La vie sexuelle de Mamie de Urška Djukić et Emilie Pigeard

De tous les titres de courts-métrages possibles et imaginables, La vie sexuelle de Mamie est probablement celui qui attire le plus l’oeil du curieux spectateur, cinéphile ou pas. Allier sexe et gériatrie est au mieux inhabituel, au pire moquerie de mauvais goût. Pourtant, c’est bien un témoignage historique, particulier et universel d’une grande dignité qu’on retient de ce court-métrage franco-slovène, co-réalisé par Urška Djukić et Emilie Pigeard, sélectionné au dernier festival d’Annecy.

Mêlant les genres et les formes artistiques (photos et dessins semblables à ceux des enfants), le film adapté d’un conte prend place dans la Slovénie du XXe siècle où une femme âgée narre son enfance, témointe de viols conjugaux et de violence domestique de son père envers sa mère, et de sa destinée qui connaîtra le même sort avec son futur mari.
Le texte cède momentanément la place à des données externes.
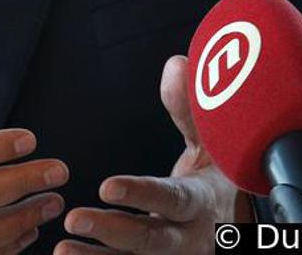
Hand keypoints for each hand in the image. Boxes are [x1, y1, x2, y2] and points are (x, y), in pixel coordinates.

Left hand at [57, 55, 250, 252]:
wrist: (239, 223)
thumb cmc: (217, 175)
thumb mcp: (211, 142)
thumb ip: (188, 108)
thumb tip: (176, 66)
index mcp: (203, 201)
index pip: (171, 198)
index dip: (141, 194)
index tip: (106, 186)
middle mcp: (190, 237)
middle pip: (152, 240)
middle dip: (113, 232)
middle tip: (73, 218)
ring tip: (62, 250)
Selon l’Église catholique, la femme doit être soumise à son mari, et assouvir ses besoins sexuels, ceux de la femme finissant fatalement par être oubliée dans l’équation, perdue dans une oppression patriarcale systémique et systématique.
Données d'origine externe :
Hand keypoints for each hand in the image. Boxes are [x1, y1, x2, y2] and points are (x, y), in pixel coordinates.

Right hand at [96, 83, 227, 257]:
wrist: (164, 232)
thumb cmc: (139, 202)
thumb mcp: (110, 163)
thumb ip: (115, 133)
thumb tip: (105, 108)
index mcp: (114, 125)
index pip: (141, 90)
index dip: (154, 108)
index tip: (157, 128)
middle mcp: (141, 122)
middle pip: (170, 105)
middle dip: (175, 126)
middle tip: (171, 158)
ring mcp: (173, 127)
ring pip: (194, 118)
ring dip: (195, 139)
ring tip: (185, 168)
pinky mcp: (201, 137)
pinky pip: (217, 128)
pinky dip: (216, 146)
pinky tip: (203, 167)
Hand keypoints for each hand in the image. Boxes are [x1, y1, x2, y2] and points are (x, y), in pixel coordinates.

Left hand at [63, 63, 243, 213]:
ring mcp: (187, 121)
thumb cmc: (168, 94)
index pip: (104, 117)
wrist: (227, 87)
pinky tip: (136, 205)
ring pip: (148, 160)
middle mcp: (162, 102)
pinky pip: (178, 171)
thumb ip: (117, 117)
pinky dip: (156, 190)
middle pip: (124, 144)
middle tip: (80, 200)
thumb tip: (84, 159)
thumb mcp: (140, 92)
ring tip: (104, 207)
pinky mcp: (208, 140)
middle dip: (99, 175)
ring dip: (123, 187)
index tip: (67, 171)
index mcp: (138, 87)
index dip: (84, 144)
La vie sexuelle de Mamie est d’abord celle de Papi, usant du corps de l’autre comme une marionnette à disposition, comme un objet contrôlé par l’homme. Car mamie n’a pas réussi à sauver sa maman de viols auxquels elle assistait, ni échappé à la douleur de rapports sexuels non consentis, ce fameux « devoir marital ». C’est dans ce thème dur, celui de la possession du corps de l’autre, que la forme du court métrage révèle sa pertinence et sa justesse. S’il est vrai que la forme animée permet de faire vivre des visions artistiques difficiles en prises de vue réelles, la réalisatrice use de la bidimensionnalité des dessins d’enfants pour faire des jeux de perspectives jouissifs et frénétiques. En effet, les illustrations sont celles qui semblent appartenir à un enfant de 8 ans ; la vision de parties génitales ou de sang dérange alors, comme si nous n’étions pas censés assister à des scènes oscillant entre l’horrifique et la comédie.
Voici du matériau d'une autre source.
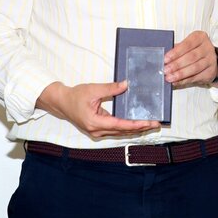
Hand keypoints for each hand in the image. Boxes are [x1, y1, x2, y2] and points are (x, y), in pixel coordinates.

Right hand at [37, 81, 159, 138]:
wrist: (61, 103)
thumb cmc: (75, 96)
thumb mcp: (93, 89)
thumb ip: (111, 88)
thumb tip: (127, 84)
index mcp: (95, 122)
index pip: (120, 125)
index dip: (136, 124)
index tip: (149, 122)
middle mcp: (97, 131)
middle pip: (123, 131)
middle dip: (140, 128)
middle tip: (156, 124)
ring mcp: (97, 132)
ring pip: (120, 133)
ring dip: (135, 129)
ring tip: (150, 125)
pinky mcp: (98, 130)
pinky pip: (115, 130)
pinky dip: (127, 128)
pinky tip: (137, 125)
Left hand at [163, 31, 217, 87]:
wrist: (210, 60)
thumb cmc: (194, 50)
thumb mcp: (186, 46)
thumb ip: (176, 49)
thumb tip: (163, 57)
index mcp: (199, 37)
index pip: (187, 44)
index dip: (176, 52)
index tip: (165, 59)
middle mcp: (207, 48)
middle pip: (191, 57)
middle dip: (177, 65)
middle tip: (166, 70)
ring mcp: (211, 60)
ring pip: (194, 68)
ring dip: (180, 74)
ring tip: (170, 77)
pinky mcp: (211, 72)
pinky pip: (196, 77)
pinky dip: (184, 80)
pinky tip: (176, 82)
Ne vous fiez pas aux couleurs délavées et aux contours mal remplis des dessins ; le rythme effréné et le montage qui laisse très peu souffler regorge de métaphores mémorables, si simples et pourtant si bien trouvées ; la réalité du mariage dans une société qui nie le plaisir des femmes au profit de la domination masculine n’use que de quelques traits ; celles de petits soldats entrant tel Napoléon dans un vagin, sur une musique militaire. On en rirait à vive voix si on en ignorait le traumatisme subi à ces femmes.

Oui, la vie sexuelle de Mamie est celle de « ces femmes » – si l’on peut parler de vie tant elle étouffe au fil des années – anonymes, incarnées vocalement par la grand-mère, aux mille visages de photographies anciennes surgissant par moments. Et puis, il y a ces moments où le témoignage se passe de mots ; ces moments où le silence semble régner, où l’obscurité ose se confondre avec des sons, des bruits qu’on ne voudrait pas humains, revêtant au court métrage une allure de film expérimental. Ce n’est pas un de ces films qu’on revoit avec plaisir , bien que ces dessins seront toujours observés avec étrangeté et curiosité morbide, mais bien un de ces films que nous nous devons de voir, tant pour le portrait d’une génération de femmes que pour la jouissive créativité qui en jaillit.